«Auf Antrag der Geschäftsleitung der SRG hat der Verwaltungsrat die Umsetzung des Projekts `Digitale Publikumsnähe` (VPD, vicinanza al pubblico digitale) in der italienischen Schweiz beschlossen.»
RSI werde zu Beginn des kommenden Jahrzehnts «das völlig neue Angebot `Web LA 2` lancieren: mobil, online und im interaktiven Smart-TV (dem digitalen Nachfolger des analogen Teletexts)», wie die SRG am 10. November bekannt gab. «`Web LA 2` soll den Fernsehkanal RSI LA 2 ablösen und dem Publikum mehr bieten als heute», heisst es weiter.
Der Klein Report hat am Freitag bei RSI-Direktor Maurizio Canetta nachgefragt. Dieser erklärte, dass es unter anderem eine Konzessionsänderung und Umschulungsprogramme für die Mitarbeitenden sowie den Ausbau von Breitband brauche. Bei der Gruppo mediaTI läuteten danach die Alarmglocken.

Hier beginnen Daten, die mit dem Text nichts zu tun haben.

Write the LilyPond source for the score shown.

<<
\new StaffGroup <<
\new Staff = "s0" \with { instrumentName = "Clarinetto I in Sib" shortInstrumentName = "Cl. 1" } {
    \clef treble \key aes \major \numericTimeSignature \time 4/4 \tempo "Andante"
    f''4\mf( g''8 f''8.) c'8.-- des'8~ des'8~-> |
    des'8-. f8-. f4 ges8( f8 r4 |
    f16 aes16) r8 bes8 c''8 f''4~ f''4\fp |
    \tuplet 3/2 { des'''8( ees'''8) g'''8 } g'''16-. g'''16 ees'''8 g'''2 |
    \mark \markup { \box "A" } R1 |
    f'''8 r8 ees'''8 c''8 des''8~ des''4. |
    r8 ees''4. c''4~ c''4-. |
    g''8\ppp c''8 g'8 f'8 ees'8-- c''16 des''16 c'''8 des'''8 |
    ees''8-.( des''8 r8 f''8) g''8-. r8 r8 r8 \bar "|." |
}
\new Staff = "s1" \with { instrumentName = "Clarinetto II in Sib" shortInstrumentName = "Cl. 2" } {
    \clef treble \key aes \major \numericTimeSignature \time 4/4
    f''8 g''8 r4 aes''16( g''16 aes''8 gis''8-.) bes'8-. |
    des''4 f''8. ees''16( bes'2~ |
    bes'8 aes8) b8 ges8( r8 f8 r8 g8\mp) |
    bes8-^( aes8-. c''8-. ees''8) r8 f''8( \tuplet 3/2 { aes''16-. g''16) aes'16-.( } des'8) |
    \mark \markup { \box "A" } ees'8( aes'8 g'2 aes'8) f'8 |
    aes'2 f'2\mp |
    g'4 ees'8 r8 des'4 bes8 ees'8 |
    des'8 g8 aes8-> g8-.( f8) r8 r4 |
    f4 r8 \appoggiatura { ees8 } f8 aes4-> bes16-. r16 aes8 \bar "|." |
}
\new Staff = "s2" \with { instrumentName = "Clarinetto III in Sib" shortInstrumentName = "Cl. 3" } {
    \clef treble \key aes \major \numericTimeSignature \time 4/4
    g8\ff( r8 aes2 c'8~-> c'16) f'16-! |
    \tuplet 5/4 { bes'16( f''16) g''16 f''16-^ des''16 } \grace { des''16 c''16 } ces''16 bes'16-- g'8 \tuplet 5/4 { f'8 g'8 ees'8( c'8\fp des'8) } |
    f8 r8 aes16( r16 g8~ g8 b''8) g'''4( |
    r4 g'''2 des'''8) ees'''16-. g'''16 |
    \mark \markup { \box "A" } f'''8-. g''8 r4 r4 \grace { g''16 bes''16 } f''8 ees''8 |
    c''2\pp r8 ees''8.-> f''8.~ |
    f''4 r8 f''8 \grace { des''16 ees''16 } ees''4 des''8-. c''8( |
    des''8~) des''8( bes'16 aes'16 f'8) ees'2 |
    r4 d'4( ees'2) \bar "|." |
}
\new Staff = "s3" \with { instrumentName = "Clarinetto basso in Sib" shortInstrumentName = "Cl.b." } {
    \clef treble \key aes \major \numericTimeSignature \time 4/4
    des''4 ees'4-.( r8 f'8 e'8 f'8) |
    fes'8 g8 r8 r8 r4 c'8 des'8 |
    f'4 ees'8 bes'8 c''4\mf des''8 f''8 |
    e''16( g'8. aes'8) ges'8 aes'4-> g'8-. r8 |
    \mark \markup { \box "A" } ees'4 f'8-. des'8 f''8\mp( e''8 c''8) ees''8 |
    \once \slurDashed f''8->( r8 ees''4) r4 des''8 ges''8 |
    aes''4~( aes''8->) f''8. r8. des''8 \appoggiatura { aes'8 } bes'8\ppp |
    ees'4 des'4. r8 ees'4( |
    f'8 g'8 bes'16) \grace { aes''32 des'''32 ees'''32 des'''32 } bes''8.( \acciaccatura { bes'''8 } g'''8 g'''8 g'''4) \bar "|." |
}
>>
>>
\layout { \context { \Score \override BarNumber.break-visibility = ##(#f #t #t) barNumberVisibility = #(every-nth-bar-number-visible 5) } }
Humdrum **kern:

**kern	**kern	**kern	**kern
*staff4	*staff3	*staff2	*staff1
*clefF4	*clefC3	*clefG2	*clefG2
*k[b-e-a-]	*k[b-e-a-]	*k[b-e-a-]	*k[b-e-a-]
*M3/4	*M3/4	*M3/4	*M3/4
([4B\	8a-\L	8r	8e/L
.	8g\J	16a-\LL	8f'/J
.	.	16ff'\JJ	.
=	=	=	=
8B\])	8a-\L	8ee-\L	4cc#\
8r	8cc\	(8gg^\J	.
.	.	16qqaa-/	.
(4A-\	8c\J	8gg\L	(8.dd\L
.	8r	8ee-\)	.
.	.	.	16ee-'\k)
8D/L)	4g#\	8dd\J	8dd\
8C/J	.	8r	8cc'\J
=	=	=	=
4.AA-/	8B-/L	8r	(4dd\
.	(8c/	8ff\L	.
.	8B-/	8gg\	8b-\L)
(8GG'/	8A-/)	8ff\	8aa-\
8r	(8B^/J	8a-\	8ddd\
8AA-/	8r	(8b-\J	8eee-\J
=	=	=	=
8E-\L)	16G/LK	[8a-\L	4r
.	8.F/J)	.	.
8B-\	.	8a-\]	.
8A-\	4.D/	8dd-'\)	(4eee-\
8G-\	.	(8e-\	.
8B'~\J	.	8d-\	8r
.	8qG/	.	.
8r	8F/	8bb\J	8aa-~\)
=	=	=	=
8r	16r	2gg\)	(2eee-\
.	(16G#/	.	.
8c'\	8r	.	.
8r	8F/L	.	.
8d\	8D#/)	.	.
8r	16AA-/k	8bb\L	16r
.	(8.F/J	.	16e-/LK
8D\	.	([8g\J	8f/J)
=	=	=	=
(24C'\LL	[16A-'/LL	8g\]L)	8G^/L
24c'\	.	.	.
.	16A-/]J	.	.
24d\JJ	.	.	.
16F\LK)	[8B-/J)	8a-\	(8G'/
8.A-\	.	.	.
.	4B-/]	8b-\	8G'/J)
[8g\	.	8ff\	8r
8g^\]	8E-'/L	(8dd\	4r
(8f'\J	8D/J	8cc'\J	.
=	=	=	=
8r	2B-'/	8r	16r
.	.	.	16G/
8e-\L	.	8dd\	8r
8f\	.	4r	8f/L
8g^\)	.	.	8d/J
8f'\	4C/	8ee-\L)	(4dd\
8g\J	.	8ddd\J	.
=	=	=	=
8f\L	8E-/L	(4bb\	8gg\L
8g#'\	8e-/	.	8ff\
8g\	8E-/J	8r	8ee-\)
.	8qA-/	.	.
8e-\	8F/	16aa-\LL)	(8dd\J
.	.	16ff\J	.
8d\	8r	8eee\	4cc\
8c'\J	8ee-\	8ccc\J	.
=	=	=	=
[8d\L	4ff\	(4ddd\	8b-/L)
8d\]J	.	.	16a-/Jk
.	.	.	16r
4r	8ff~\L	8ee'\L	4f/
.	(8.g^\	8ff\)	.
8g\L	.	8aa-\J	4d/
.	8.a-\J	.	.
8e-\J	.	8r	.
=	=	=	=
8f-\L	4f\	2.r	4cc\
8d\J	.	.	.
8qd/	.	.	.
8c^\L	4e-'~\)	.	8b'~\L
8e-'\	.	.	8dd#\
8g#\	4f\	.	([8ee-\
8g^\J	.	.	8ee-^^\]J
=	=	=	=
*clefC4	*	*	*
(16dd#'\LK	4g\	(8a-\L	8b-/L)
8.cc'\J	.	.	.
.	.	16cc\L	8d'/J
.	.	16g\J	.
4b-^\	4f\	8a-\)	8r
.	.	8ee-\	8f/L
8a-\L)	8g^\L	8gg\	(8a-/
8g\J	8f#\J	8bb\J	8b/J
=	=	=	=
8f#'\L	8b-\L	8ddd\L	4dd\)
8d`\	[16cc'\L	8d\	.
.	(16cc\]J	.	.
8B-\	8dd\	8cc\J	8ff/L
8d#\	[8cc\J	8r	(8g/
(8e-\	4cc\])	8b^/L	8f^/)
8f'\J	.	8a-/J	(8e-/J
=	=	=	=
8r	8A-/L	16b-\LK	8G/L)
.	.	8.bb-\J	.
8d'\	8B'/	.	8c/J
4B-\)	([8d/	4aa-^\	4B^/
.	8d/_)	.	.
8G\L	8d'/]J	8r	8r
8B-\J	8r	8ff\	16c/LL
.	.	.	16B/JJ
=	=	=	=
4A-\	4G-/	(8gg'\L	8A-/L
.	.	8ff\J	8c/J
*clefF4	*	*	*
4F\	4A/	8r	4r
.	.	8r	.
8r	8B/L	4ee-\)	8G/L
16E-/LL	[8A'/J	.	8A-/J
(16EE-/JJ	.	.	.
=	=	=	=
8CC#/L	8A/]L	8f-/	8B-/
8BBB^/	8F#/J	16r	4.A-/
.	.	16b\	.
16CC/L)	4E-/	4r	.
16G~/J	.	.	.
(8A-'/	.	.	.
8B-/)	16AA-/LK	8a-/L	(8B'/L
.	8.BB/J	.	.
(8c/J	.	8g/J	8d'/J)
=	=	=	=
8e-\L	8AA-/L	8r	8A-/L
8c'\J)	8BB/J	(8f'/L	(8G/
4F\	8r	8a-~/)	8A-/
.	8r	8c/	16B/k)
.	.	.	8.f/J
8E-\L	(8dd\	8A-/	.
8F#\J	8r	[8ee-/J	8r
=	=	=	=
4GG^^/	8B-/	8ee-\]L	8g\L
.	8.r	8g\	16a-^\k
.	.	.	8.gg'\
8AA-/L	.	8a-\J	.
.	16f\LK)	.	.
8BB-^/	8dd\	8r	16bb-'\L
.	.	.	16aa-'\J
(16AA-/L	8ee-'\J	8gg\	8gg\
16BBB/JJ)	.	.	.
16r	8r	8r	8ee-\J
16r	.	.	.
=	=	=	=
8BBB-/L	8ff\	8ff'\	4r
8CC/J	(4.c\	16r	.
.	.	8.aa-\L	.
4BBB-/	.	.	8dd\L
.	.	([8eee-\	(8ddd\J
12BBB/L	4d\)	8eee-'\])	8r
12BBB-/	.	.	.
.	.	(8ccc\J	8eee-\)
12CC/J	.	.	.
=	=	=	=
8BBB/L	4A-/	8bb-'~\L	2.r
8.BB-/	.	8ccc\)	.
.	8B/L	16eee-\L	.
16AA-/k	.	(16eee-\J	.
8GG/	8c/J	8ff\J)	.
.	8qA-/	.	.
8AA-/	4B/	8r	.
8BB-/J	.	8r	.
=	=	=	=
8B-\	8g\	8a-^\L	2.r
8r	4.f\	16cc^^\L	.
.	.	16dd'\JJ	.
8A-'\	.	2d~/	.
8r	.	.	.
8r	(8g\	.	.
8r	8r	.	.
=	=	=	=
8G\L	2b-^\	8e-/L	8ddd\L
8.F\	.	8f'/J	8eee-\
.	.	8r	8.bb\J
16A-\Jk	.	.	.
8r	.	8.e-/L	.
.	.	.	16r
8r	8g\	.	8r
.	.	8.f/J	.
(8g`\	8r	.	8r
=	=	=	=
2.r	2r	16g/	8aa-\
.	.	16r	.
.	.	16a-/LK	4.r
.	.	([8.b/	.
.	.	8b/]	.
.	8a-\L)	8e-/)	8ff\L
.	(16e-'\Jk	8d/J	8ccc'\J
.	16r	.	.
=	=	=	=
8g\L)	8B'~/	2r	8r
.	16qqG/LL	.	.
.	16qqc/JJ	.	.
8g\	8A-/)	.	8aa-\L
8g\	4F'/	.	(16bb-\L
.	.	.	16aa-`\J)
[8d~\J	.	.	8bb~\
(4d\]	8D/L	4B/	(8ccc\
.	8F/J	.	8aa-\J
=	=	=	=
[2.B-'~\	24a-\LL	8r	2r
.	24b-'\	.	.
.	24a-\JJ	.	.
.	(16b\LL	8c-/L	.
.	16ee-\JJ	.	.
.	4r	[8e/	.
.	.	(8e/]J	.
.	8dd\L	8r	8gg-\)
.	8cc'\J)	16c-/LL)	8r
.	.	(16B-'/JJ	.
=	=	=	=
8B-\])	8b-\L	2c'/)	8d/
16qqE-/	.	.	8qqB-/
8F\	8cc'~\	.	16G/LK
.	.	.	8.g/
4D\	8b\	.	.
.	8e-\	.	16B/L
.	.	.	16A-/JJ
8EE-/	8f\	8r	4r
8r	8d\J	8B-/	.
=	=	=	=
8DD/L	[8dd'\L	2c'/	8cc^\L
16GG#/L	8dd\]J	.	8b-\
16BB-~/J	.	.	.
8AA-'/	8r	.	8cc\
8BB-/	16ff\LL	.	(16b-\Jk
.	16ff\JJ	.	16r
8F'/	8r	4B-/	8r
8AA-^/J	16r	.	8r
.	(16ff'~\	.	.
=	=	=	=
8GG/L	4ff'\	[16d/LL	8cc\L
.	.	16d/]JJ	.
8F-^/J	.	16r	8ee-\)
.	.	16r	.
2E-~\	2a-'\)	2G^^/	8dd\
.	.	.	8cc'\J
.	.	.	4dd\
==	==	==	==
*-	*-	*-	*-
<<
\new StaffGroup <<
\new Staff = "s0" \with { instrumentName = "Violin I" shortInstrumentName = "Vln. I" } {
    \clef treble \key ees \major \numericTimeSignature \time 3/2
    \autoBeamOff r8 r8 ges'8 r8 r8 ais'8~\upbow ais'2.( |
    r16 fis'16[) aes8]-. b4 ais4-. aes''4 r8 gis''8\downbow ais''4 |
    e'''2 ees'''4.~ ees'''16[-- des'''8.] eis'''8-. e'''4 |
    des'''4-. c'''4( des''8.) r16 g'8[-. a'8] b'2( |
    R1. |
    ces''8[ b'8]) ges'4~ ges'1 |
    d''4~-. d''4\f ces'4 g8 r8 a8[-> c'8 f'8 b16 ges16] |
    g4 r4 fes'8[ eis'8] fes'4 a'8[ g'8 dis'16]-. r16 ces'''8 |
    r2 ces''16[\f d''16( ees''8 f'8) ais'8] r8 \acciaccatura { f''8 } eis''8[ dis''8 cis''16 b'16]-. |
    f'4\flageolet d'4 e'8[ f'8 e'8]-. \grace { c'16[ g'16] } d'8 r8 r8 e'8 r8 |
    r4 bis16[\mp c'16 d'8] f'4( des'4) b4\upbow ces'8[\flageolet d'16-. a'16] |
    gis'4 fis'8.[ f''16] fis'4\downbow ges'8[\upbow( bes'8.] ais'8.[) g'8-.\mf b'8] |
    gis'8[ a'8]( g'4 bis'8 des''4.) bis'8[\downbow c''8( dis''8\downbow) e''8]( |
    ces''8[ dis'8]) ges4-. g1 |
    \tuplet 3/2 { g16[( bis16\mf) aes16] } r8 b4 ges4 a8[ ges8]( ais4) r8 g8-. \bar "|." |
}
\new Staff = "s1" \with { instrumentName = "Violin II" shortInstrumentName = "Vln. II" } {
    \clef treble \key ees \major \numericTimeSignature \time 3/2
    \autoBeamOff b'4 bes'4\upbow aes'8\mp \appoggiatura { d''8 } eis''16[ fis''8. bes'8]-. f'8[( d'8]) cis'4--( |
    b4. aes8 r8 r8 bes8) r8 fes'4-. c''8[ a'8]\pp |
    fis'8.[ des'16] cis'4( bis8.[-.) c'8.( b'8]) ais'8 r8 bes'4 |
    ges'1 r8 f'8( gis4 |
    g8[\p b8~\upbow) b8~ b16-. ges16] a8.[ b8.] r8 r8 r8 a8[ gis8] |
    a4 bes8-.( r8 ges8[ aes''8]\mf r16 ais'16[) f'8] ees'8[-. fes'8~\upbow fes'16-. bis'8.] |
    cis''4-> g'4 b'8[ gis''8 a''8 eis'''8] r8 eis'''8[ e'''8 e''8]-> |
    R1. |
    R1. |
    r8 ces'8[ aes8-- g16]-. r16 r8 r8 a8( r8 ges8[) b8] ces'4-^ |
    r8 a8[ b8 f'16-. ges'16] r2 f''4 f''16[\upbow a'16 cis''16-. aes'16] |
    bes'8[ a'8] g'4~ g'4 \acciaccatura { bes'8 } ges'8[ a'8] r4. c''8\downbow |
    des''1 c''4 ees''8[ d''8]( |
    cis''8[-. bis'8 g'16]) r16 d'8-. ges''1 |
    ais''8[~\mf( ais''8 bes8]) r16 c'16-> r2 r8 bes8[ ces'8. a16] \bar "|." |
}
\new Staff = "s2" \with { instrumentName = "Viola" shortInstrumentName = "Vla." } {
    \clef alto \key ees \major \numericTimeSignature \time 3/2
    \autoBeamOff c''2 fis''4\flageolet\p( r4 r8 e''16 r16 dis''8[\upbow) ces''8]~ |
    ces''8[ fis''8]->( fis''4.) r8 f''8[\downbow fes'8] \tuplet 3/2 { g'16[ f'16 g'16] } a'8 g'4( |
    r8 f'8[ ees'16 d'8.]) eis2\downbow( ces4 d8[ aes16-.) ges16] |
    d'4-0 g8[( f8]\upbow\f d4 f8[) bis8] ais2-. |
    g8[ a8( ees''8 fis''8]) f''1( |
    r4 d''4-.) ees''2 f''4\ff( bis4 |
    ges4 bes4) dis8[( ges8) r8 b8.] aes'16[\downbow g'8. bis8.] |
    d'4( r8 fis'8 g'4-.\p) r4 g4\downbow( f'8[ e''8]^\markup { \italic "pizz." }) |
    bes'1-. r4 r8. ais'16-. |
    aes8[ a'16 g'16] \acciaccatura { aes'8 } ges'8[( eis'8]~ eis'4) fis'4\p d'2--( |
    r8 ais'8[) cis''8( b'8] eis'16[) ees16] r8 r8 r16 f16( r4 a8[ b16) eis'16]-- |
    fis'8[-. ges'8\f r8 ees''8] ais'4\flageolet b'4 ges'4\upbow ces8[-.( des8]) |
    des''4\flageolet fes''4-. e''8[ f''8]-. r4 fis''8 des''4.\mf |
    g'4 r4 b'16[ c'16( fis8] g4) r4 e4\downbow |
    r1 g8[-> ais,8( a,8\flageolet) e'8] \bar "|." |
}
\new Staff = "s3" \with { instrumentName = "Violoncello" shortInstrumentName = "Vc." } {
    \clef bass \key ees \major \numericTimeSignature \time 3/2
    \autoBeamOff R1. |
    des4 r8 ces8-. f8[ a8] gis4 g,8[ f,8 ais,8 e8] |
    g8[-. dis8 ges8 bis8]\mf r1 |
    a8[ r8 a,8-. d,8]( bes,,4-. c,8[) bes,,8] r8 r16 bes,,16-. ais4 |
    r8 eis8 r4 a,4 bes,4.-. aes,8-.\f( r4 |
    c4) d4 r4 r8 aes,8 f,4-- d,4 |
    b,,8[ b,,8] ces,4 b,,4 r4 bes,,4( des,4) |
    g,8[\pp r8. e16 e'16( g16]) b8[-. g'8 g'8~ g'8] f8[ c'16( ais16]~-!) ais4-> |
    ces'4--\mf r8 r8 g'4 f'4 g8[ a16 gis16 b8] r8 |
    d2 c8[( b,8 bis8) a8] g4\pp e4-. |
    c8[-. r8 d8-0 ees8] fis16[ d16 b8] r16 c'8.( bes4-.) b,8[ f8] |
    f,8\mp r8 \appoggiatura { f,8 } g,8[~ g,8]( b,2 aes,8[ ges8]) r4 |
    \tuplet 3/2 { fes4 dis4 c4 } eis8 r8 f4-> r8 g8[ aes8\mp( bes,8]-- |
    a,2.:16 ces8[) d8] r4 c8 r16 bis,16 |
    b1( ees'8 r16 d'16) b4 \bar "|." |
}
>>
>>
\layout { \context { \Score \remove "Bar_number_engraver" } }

Moreno Cavaliere, Delegierter Corriere del Ticino/MediaTI Marketing SA (Gruppo mediaTI) in Muzzano/Lugano, macht im Namen des Unternehmens im Klein Report eine Replik: «RSI ist also beauftragt, ihren zweiten Sender einzustellen und als reines Web-Produkt im Markt zu lancieren. Nicht in erster Linie um Kosten einzusparen, sondern um den neuen Bedürfnissen der Bevölkerung, insbesondere den Jungen, Rechnung zu tragen. Dabei soll kein Geld eingespart werden und keine Leute abgebaut werden, sondern die bestehenden Mitarbeiter sollen umgeschult werden auf die neuen Technologien. Kostenpunkt dieser Aktion dürfte bei drei Millionen Franken liegen. Gleichzeitig verzichtet man mit der Schliessung des Senders RSI La 2 auf die Werbeeinnahmen von etwa 2,0 Millionen Franken, die man mit der Vermarktung von RSI La 2 bisher generieren konnte. Da drängt sich natürlich die Frage auf, wer dies bezahlen soll?
Entweder erhöht das Schweizer Radio und Fernsehen (SRF) den internen Anteil für die Südschweiz, was wenig Sinn macht, da der Anteil heute schon überproportional hoch ist und beim Spardruck, der auf SRF lastet, auch kaum glaubwürdig scheint. Oder die viel naheliegendere Möglichkeit, dass man mit der Lancierung des neuen digitalen Angebotes versucht, die rechtlichen Einschränkungen - keine Onlinewerbung bei der SRG - sowie für deren neue Vermarktungsorganisation Admeira, zu knacken.
Mehrfach betonte RSI-Direktor Maurizio Canetta, dass dies kein Pilotprojekt für die Schweiz sei, wie er gegenüber dem Klein Report am Freitag sagte, sondern eine massgeschneiderte Lösung fürs Tessin. Und selbstverständlich müssten für einen erfolgreichen Start im Jahr 2020 die Rahmenbedingungen geändert werden. Also eine neue Konzessionsvergabe für SRF sowie die Aufhebung des Werbeverbotes - für Online-Werbemärkte bei SRF und Admeira!
Genau darin liegt aber die Krux. Es scheint, dass sich das Schweizer Radio und Fernsehen nun auf verschiedenen Wegen drauf und dran macht, in diese Märkte einzudringen und damit die privaten Medienhäuser noch heftiger als bisher zu attackieren. Und dies kann nicht im Interesse der Allgemeinheit sein.
Wie stellt sich nun ein privates Medienhaus diesen Herausforderungen? Grundsätzlich sei betont, dass man aus publizistischer Sicht dieses Experiment der RSI mit Interesse verfolgt. Aber aus Sicht der Werbemärkte ist es unabdingbar, dass die geltenden Richtlinien eingehalten werden.
Die MediaTI Holding als grösstes, privates Medienunternehmen mit 200 Mitarbeiterinnen und Mitarbeitern kämpft gegen die RSI, die mit über 1100 Angestellten arbeitet, auf einem überschaubaren Markt mit etwa 300 000 Einwohnerinnen und Einwohnern - und das mit absolut ungleich langen Spiessen an allen Fronten.
Wenn da nun der RSI auch noch die Zugänge in neue Zukunftsmärkte geöffnet werden, wird der Überlebenskampf für die privaten Häuser bedrohlich. Nicht nur im Tessin. Und wenn Maurizio Canetta meint, dass seine Ressourcen mit über 1100 Mitarbeitenden schon heute nicht ausreichen um zwei Sender und ein Webangebot zu bedienen, stellt man sich natürlich schon ein paar Fragen wohin die Reise von SRF und RSI gehen soll.»